Stopping the COVID-19 pandemic is the first step to restoring the economy, stated the National Retail Federation (NRF) in its Monthly Economic Review report.
The US – like most other countries around the world – is in the midst of a national health emergency owing to COVID-19 that has triggered adverse shocks to all dimensions of the economy and created significant challenges as the public has been asked to step back from economic activity. The economic impacts are unlike any past pandemic, with many retailers and other businesses closed nationwide and many states in a lockdown where citizens are directed to stay at home.
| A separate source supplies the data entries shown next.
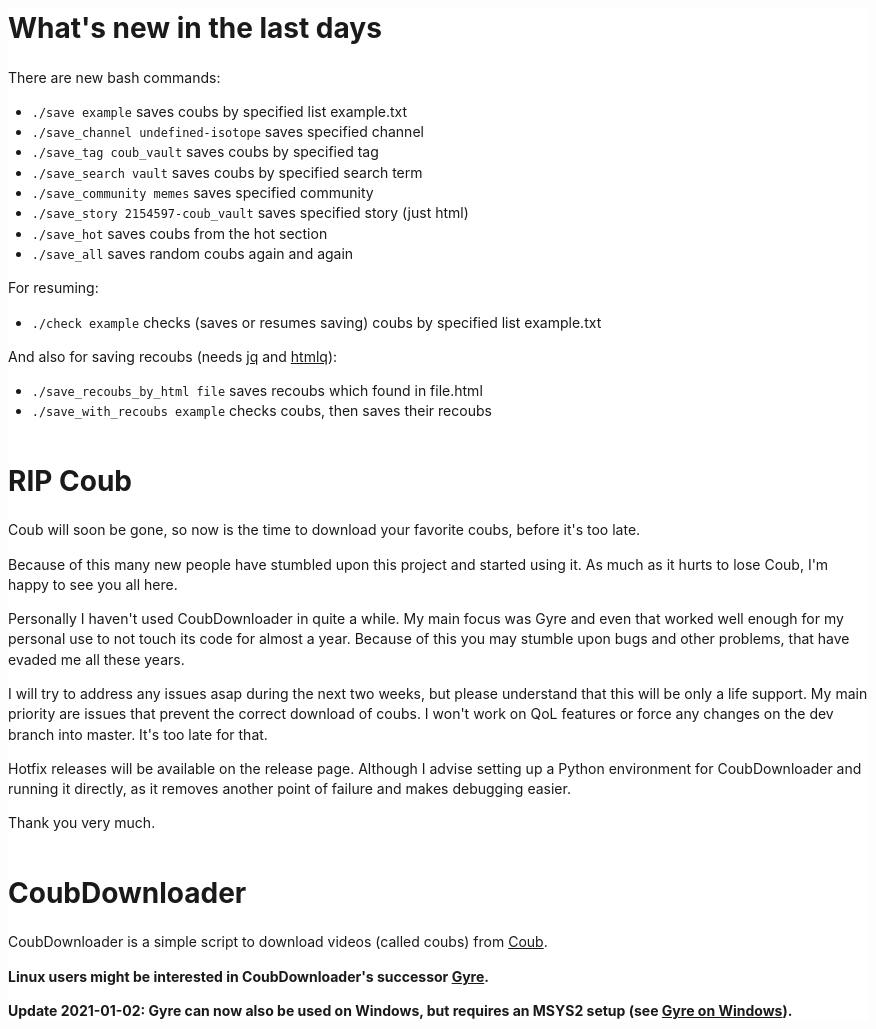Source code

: # What's new in the last days

There are new bash commands:

* `./save example` saves coubs by specified list example.txt
* `./save_channel undefined-isotope` saves specified channel
* `./save_tag coub_vault` saves coubs by specified tag
* `./save_search vault` saves coubs by specified search term
* `./save_community memes` saves specified community
* `./save_story 2154597-coub_vault` saves specified story (just html)
* `./save_hot` saves coubs from the hot section
* `./save_all` saves random coubs again and again

For resuming:

* `./check example` checks (saves or resumes saving) coubs by specified list example.txt

And also for saving recoubs (needs [jq](https://stedolan.github.io/jq/download/) and [htmlq](https://github.com/mgdm/htmlq)):

* `./save_recoubs_by_html file` saves recoubs which found in file.html
* `./save_with_recoubs example` checks coubs, then saves their recoubs

# RIP Coub

Coub will soon be gone, so now is the time to download your favorite coubs, before it's too late.

Because of this many new people have stumbled upon this project and started using it. As much as it hurts to lose Coub, I'm happy to see you all here.

Personally I haven't used CoubDownloader in quite a while. My main focus was Gyre and even that worked well enough for my personal use to not touch its code for almost a year. Because of this you may stumble upon bugs and other problems, that have evaded me all these years.

I will try to address any issues asap during the next two weeks, but please understand that this will be only a life support. My main priority are issues that prevent the correct download of coubs. I won't work on QoL features or force any changes on the dev branch into master. It's too late for that.

Hotfix releases will be available on the release page. Although I advise setting up a Python environment for CoubDownloader and running it directly, as it removes another point of failure and makes debugging easier.

Thank you very much.

# CoubDownloader

CoubDownloader is a simple script to download videos (called coubs) from [Coub](https://coub.com).

**Linux users might be interested in CoubDownloader's successor [Gyre](https://github.com/HelpSeeker/Gyre).**

**Update 2021-01-02: Gyre can now also be used on Windows, but requires an MSYS2 setup (see [Gyre on Windows](https://github.com/HelpSeeker/Gyre#gyre-on-windows)).**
“How quickly the country gets a handle on containing the virus will determine the degree of the impact on the economy and how soon businesses can reopen,” said NRF chief economist, Jack Kleinhenz. “We expect a severe contraction, and if the nation doesn’t get the virus under control, the fallout will be worse. Social distancing and self-quarantining are now common in our day-to-day lives, and many of those who have not lost their jobs are working at home. With shelter-in-place or stay-at-home directives, retail foot traffic is nearly non-existent. This is a serious time for retail firms as they try to sustain themselves, but the loss of income for both consumers and businesses is not distributed evenly. Some non-essential retailers will see huge losses and many retail workers will lose their jobs. Yet other essential merchants will benefit from stable revenues and their workers will have secure jobs as they try to keep up with the demand for goods and services.”
According to NRF, the US economy entered the “COVID-19 corridor with sound fundamentals.” According to the Bureau of Economic Analysis, gross domestic product grew at an annualised pace of 2.1% during the fourth quarter of 2019. Sturdy employment gains, low inflation and elevated consumer confidence had provided the engine for growth for the longest economic expansion in history.
“At this juncture, it is probable that we will experience a severe contraction at least in the second quarter, and GDP is about to go into a mandated nosedive. Upcoming government reports on economic data will likely show big, scary numbers and losses to the $22 trillion economy. When and what kind of bounce back and trajectory remains unsettled. Nonetheless, we do not believe today’s situation presages a prolonged economic downturn. Once the pandemic is over, we hope we will find that there is nothing structurally wrong with the economy and that any deficiencies were solved by monetary and fiscal policies,” said Kleinhenz.
“The big question is can we get back to normal and how soon? It is critical to ramp up fiscal policy that aids individuals, states and businesses. Recent actions by the Federal Reserve and Congress — including the loans, tax relief and other provisions of the Coronavirus Aid, Relief and Economic Security Act — will help immensely by providing liquidity and keeping the credit markets flowing to the flywheels of the economy. Nonetheless, the primary priority is to first get the spread of the virus under control and then resume economic activity,” he concluded.